Based on the results of this work, we identified a model with 15 topics as a good fit, but we also concluded that we should re-run the model on a corpus from where more stopwords are excluded. We will proceed in this way in the next entry of this series, where we will give some more depth to our analysis. In particular, we will include further variables to the analysis, explore the use of topical content co-variates, and focus more on topic correlations.
References and helpful resources
A good idea is to read in detail the package vignette, where some of the functions used here are presented in more detail. The theoretical aspects of the model are explained in more detail in Roberts et al., “A model of text for experimentation in the social sciences”, 2016. The website of the authors of the model and the package offers an extensive repository of resources, including supporting packages for analysis and visualization, as well as a list of scientific articles adopting stm.

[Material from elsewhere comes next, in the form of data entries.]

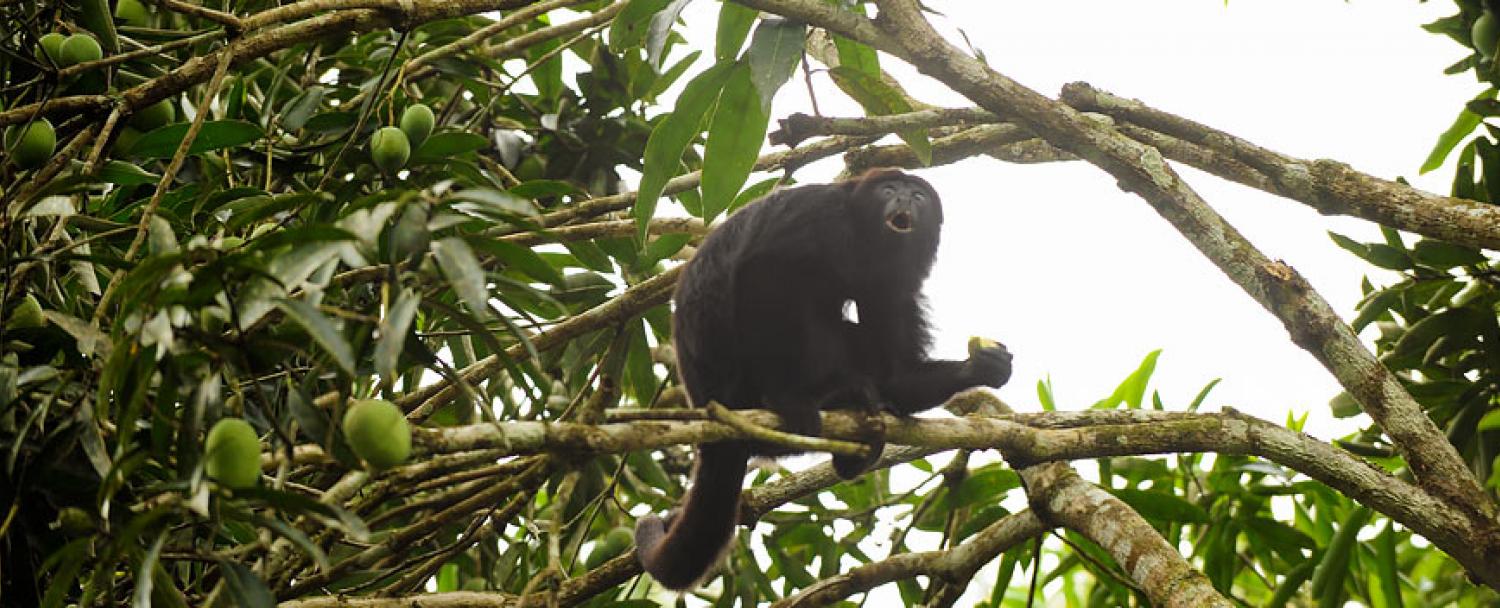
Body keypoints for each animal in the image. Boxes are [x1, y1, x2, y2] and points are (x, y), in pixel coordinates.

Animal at [633, 165, 1008, 588]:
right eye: (888, 189)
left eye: (918, 196)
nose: (903, 199)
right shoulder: (820, 217)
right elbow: (764, 269)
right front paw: (786, 397)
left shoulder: (894, 282)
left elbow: (896, 373)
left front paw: (979, 367)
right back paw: (813, 398)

Julia Silge has authored two interesting posts (one and two) where stm is used adopting tidy data principles.
The procedure below has been used by Julia Silge to obtain the distribution of document probabilities per each topic, in fashion similar to plot.STM with “hist” as argument. It might be helpful if using a tidy data approach, or wants to have a higher degree of control on the visualization.
ggplot(td_theta, aes(gamma, fill = as.factor(topic))) + geom_histogram(alpha = 0.8, show.legend = FALSE) + facet_wrap(~ topic, ncol = 3) + labs(title = "Distribution of document probabilities for each topic", y = "Number of documents", x = expression(theta))